**Extract to read**
I think nobody gets to the next step who has this question, until they go to the mat with the self honoring, with the expression of their needs and their asks. And having those conversations, not once. Not once, many times. And especially if you’re in a relationship with someone where you haven’t done this yet, trust me, they’re not going to get it the first time. Or necessarily the second time, or the third time. It’s going to take time.
But your partner’s ultimate willingness, especially when you can do as Harville Hendrix says, this act of turning your anger into an ask. And I just want to take a minute and say, making the ask is an act of intimacy, heroism, and listening to our partner’s ask. Which may be really quiet, and it may be really understated. And we might only get to hear it once, because it’s so tender and so vulnerable to do that.
Listening to our partner’s ask is a holy act. It’s an act of love. So on a concrete level, something that I just want to say are that there are certain kind of situations that my feeling is if you’re not deeply in a relationship, don’t get into that relationship – IF. Unequivocally, if there is abuse. Unequivocally if there is abuse, don’t get into the relationship. And do get out of the relationship.

**Task list**
1. Answer these questions about the passage on relationships:
(a) Who is credited with the idea of turning anger into an ask?
(b) What two things does the passage call listening to a partner's ask?
(c) In what situation does the speaker say, unequivocally, not to get into a relationship?
2. Write the next few sentences of the passage on relationships, carrying on after its final sentence.
The lines after this note come from an unrelated source.

Data entries:
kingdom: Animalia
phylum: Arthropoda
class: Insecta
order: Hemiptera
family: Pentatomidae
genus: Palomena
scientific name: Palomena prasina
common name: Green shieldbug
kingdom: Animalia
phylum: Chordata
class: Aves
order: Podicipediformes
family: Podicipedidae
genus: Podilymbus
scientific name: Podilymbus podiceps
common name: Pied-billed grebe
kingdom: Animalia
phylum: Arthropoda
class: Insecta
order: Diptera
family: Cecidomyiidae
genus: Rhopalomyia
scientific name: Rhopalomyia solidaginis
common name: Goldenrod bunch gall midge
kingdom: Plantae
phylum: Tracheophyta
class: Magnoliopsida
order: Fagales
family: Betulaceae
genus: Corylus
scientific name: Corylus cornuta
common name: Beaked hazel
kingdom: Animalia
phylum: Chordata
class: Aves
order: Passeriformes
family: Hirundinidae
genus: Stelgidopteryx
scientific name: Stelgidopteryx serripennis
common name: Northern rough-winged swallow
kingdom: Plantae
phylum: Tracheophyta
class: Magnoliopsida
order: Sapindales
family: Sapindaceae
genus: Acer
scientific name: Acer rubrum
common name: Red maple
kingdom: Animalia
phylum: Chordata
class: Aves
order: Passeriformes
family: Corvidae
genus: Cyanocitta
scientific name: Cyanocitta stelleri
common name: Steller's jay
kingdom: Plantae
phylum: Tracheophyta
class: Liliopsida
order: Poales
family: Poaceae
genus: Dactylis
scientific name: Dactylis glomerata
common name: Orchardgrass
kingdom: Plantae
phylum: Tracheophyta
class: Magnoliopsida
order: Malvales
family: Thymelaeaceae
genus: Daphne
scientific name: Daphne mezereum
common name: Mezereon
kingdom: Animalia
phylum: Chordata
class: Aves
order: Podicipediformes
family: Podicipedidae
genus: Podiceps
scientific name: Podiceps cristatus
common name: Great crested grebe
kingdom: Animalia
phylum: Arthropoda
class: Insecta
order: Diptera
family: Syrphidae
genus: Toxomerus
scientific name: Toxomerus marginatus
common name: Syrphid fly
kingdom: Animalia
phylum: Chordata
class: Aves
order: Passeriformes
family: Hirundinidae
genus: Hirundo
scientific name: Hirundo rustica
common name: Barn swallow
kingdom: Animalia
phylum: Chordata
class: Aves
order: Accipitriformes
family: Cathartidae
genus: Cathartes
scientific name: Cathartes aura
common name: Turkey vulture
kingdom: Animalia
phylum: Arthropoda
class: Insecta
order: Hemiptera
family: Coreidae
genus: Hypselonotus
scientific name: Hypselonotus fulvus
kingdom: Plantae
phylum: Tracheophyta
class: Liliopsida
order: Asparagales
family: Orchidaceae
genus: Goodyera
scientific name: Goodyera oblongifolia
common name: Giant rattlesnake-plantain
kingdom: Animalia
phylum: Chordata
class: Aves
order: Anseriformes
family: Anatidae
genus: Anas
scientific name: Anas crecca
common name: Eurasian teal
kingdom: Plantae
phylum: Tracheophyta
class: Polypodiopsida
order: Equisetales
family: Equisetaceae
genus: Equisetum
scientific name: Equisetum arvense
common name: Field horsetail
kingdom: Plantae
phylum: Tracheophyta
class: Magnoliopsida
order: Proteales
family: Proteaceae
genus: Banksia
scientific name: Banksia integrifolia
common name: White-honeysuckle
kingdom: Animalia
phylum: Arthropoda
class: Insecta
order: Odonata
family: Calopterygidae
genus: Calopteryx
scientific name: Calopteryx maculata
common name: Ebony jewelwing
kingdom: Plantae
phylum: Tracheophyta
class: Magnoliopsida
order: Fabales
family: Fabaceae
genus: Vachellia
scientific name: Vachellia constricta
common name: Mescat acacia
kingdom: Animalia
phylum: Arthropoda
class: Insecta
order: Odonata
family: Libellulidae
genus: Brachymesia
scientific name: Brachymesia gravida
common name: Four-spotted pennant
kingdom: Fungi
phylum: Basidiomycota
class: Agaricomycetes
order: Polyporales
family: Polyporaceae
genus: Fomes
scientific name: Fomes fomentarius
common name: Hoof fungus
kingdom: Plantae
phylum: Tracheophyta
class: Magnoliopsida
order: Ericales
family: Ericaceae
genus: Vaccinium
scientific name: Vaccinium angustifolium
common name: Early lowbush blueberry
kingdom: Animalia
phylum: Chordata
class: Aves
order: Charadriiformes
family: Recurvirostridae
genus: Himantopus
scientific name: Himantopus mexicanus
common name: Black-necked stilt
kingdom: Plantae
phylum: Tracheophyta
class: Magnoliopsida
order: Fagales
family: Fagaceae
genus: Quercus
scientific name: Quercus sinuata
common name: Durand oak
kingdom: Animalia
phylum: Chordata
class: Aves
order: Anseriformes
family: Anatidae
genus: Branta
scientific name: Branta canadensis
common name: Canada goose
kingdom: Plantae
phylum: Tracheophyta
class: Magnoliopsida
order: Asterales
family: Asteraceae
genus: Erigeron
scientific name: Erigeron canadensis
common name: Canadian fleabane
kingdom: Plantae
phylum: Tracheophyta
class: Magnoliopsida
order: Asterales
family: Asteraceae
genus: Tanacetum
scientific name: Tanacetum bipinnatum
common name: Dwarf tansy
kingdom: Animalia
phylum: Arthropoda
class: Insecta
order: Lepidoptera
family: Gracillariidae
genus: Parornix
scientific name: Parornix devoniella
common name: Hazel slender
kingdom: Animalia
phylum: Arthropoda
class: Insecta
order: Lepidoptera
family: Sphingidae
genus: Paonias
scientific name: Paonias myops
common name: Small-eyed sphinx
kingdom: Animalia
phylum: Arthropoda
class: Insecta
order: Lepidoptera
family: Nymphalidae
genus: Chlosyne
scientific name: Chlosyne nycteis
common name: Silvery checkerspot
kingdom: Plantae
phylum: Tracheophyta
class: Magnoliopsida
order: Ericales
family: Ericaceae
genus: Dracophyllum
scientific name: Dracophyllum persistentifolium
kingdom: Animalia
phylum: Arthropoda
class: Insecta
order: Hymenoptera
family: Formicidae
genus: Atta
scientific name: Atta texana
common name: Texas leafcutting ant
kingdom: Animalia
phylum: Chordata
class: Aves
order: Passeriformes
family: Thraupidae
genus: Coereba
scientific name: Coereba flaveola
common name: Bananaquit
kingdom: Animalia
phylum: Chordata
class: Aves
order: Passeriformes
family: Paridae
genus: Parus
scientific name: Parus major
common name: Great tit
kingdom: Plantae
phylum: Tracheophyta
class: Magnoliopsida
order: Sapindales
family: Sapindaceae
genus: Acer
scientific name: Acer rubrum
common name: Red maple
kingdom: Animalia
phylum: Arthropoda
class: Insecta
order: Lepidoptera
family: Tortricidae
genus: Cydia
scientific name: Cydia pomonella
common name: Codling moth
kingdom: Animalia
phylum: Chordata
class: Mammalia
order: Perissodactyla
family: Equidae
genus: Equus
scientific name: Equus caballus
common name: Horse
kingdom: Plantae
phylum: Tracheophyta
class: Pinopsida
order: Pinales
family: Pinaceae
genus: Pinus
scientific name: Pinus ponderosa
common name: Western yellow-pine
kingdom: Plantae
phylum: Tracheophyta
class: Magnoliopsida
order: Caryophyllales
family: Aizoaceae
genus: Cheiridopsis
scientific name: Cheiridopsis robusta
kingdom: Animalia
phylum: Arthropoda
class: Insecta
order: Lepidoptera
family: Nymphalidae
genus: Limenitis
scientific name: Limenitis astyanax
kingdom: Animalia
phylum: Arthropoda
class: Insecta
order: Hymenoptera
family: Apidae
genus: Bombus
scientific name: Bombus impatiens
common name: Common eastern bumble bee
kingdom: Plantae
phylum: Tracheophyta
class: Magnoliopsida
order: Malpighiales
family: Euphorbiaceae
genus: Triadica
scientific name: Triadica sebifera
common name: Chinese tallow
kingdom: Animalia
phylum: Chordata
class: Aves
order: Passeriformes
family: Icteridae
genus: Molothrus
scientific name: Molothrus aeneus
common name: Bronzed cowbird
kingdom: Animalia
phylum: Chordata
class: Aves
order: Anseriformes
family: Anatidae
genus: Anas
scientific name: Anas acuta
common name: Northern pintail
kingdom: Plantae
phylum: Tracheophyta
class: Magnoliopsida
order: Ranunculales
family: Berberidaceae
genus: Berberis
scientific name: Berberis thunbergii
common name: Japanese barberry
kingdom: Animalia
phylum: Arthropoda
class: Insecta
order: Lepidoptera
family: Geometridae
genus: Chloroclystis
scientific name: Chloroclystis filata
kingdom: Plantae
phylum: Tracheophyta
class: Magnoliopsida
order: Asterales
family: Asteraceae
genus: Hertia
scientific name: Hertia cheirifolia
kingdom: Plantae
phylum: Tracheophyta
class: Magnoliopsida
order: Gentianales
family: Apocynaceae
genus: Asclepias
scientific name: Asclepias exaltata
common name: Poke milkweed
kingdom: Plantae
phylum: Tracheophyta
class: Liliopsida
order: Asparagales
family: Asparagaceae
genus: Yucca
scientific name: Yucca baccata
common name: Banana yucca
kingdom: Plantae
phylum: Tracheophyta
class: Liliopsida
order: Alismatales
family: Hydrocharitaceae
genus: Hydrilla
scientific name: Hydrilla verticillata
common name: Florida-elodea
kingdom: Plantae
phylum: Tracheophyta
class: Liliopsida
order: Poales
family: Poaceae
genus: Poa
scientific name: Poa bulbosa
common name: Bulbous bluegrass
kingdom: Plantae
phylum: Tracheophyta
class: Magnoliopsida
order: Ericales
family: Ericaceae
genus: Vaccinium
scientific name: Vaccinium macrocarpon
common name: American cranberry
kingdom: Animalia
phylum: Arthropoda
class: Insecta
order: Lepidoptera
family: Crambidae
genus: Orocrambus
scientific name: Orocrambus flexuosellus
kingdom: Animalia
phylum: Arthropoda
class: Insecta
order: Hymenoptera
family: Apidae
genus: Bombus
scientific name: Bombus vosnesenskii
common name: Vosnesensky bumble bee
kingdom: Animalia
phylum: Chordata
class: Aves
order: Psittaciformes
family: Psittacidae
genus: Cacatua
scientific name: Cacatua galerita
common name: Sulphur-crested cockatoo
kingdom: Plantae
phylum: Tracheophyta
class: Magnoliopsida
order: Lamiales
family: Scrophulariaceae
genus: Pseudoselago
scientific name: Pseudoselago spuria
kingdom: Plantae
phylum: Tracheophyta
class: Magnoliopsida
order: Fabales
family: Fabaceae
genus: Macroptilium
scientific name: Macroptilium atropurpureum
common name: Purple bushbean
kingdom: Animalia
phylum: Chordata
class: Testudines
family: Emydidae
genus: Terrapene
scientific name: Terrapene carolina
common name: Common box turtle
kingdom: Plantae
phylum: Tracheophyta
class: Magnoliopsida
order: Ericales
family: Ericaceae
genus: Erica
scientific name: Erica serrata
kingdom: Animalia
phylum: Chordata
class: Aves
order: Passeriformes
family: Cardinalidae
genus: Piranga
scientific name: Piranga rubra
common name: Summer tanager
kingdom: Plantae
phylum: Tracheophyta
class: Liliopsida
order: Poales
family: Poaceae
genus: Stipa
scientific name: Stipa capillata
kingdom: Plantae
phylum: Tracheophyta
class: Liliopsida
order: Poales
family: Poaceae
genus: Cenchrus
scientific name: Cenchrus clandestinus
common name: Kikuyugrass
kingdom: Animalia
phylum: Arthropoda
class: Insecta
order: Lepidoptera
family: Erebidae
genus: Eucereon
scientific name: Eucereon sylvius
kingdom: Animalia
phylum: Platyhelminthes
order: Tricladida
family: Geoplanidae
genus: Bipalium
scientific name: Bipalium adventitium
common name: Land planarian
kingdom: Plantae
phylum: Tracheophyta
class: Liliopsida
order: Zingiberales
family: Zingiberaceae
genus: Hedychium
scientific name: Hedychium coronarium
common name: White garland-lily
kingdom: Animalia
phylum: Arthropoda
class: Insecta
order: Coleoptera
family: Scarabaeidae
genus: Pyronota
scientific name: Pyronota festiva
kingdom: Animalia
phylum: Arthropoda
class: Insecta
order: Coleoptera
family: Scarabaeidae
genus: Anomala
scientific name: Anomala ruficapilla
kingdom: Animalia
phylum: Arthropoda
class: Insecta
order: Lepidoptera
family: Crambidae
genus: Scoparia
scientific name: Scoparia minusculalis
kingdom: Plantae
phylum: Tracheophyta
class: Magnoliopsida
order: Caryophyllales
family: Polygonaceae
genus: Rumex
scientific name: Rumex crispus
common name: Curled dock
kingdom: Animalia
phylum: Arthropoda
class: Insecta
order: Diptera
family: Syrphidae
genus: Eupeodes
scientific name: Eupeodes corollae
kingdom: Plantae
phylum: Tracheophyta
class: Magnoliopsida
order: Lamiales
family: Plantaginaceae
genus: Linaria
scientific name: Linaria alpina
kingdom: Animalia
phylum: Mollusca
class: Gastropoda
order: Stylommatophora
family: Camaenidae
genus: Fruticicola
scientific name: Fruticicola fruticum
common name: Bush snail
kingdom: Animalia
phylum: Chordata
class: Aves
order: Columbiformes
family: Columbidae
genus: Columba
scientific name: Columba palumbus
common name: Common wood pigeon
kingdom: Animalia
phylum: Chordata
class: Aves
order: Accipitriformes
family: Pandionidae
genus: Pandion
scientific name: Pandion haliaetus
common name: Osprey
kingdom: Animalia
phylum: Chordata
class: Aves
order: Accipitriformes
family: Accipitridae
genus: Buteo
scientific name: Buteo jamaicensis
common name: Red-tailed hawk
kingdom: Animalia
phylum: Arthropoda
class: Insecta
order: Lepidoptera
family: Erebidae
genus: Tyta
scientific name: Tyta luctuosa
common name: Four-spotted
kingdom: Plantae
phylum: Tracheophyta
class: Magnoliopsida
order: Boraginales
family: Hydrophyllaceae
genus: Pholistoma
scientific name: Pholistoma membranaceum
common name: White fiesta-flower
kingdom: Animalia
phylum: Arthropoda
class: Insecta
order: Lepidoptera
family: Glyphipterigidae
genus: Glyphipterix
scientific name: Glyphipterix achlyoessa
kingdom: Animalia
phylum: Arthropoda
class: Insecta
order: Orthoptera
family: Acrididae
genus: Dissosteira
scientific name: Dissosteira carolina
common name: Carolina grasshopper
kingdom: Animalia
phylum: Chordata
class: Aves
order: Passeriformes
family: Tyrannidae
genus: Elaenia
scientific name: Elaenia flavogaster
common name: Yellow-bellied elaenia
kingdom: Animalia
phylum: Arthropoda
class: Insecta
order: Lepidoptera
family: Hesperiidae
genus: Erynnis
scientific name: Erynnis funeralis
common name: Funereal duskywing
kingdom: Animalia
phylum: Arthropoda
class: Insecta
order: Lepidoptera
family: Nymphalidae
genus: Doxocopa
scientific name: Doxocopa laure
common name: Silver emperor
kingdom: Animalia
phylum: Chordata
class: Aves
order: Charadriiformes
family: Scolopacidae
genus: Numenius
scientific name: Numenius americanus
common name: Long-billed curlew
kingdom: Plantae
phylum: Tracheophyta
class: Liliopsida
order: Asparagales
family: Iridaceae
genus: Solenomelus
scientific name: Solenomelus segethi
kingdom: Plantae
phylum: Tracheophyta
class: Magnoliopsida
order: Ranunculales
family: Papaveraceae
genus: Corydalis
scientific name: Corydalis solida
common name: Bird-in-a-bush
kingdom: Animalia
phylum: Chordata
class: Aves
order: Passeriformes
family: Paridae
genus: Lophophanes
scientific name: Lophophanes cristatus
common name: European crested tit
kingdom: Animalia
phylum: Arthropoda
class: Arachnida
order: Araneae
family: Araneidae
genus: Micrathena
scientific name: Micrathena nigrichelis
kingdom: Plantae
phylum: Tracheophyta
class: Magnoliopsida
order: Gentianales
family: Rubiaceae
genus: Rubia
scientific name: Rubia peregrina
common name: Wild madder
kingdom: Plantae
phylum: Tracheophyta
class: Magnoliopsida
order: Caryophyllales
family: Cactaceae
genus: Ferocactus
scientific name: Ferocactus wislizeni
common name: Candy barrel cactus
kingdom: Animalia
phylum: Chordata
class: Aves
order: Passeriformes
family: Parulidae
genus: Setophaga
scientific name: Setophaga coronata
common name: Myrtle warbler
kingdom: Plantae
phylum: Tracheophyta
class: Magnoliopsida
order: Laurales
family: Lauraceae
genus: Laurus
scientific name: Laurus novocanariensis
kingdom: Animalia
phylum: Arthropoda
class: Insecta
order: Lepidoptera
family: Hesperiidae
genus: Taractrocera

**Responses for each task**
1.
(a) Harville Hendrix.
(b) A holy act and an act of love.
(c) If there is abuse.

2.
If there is addiction, it’s best not to get into the relationship until the person has solid supported sobriety. And deep commitment to that, over a significant period of time. Plus a lot of conversations about it. But don’t even think that if your partner is sober without deep, deep support… And I believe in 12-step programs down to my bones, because the support in those programs is so powerful. And so unlike any other thing that’s available. And that’s the kind of support people need in addiction.
And if your partner has any serious psychiatric conditions that are not stabilized, wait. And don’t go into the relationship until they find a way to stabilize that. Now, this is not always true. And this is not, do not be in a relationship with someone who has serious psychiatric conditions. But you want them to be committed to getting those stabilized. And getting the help that they need, for the sake of your relationship.
These are my biases. I think those things are really important. If you’re in a relationship and you’re not ready to leave, that’s a different journey. And I would encourage you to get support. Particularly, if it’s an issue… Whatever the issue is. If it’s abuse, see someone who specializes in that. If it’s addiction, see a therapist who specializes in that. Someone with real, solid clinical training.
If you are in a situation where you are questioning the relationship, you’re just really not sure, the same points I said. First, to honor your bravery. Because, oh man. It is brave to be like that sister. And have the pressure of, I should. Or of this guy whose girlfriend really wanted to get married, but he wasn’t ready yet. It’s really, really brave to stay with your truth. And I honor that. I support that. You’ve got to stay with the integrity of your truth.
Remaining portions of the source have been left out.